The African National Congress has finally acted against conflict of interest and potential corruption in its ranks by adopting a policy that bars public officials from working for the private sector in an area where they had been active in government.
At the national general council (NGC) in Pretoria last week, the party adopted a ”cooling-off period” resolution, which it says ”should apply to comrades who have been employed in a particular government sector and make sure that after leaving that employment they must not be active in that sector for a period of time’’.
Since it came to power in 1994, the ANC has been under pressure to regulate the behaviour of its politicians and public servants who were seen to be abusing their positions by preparing the ground in the private sector before resigning from the government.

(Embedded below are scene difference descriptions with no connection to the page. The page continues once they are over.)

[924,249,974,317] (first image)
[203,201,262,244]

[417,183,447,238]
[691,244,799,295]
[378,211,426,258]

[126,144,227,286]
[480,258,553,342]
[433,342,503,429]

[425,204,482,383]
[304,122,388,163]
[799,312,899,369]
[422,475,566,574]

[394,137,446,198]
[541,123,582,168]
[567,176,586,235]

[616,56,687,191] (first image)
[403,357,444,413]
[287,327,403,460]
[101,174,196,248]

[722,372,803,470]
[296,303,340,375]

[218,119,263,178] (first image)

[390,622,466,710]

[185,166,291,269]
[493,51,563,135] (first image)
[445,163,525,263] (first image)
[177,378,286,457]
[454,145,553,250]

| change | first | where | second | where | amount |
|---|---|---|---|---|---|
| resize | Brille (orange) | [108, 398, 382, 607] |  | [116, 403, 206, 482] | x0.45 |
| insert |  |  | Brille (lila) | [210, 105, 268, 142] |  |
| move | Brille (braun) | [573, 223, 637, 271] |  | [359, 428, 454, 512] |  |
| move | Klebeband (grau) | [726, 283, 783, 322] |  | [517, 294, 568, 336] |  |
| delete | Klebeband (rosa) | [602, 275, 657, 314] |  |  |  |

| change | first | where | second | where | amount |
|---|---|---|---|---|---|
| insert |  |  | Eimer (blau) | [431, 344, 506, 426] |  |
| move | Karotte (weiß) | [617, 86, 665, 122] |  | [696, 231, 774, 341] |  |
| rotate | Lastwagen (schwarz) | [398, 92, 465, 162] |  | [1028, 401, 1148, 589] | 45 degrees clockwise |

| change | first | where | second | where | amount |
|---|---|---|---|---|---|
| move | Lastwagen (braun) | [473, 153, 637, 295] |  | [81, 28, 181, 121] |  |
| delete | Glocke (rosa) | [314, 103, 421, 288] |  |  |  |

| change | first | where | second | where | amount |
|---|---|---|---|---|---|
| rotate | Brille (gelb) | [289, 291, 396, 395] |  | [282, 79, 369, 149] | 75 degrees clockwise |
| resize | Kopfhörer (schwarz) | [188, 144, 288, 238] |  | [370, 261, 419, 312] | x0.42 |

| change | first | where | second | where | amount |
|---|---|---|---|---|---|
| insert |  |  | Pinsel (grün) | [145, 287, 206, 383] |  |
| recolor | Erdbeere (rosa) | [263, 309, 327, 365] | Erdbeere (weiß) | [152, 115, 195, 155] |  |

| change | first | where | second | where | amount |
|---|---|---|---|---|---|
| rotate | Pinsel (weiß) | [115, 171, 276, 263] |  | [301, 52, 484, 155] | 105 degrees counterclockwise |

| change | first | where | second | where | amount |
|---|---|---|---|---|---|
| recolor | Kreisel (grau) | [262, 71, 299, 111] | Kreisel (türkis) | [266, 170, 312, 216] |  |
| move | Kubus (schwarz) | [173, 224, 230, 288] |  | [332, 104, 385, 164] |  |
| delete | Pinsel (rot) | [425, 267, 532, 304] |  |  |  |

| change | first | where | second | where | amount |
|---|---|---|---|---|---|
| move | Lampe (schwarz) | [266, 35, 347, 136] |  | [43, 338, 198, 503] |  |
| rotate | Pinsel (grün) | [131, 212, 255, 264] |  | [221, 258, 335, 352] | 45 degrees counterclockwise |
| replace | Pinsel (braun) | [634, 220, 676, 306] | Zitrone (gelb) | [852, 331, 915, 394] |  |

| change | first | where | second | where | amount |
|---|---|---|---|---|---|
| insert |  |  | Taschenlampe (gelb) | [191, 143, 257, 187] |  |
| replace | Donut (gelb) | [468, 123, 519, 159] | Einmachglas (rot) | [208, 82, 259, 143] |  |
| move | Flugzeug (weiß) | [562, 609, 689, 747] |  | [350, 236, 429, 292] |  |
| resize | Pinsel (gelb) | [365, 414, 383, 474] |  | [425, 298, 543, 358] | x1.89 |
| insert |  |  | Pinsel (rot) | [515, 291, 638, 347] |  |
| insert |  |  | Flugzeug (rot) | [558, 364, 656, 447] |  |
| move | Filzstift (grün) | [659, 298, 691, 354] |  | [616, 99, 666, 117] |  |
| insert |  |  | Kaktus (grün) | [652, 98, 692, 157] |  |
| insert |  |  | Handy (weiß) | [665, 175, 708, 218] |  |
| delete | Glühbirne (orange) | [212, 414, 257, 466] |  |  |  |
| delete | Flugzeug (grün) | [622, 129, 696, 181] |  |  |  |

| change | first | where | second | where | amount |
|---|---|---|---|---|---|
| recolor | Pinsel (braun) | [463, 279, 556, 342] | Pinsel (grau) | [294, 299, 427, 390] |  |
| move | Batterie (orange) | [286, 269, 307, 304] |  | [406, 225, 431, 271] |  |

The issue came to a head at the end of last year when former Department of Communications director general Andile Ngcaba resigned from the department and epitomised the situation by buying a stake in Telkom.
During his tenure at the communications department Ngcaba was the chief architect of Telkom’s privatisation and critics said he now stood to accrue personal wealth as a result of policies he had designed.
But long before the Ngcaba move, Minister of Public Service and Administration Geraldine Fraser-Moleketi had complained about skilled public servants who took lucrative retirement packages and then set themselves up as consultants to government.
Since the mid 1990s senior politicians and civil servants have moved in droves to the private sector. The first post-apartheid director general of transport, Dipak Patel, for example, stepped straight into a job as head of Stannic.
Both Jay and Jayendra Naidoo left government to immediately form the J&J group .
This year former North West premier Popo Molefe and former environmental affairs minister Valli Moosa raised eyebrows when their company, Lereko Investments, bought a 7,25% stake in the Imperial Group. The empowerment deal was worth about R1,4-billion. Talk in the industry was that Imperial was buying influence in government circles but Imperial insisted that the politicians were entrepreneurs on their own.
Former minister of justice Penuell Maduna also moved straight into the legal fraternity by joining Bowman Gilfillan as a director as soon as he quit from the government in April last year.
Parliament has, for several years, been considering legislation on post-employment restrictions for senior politicians and civil servants.
Such restrictions would serve as a public sector restraint of trade.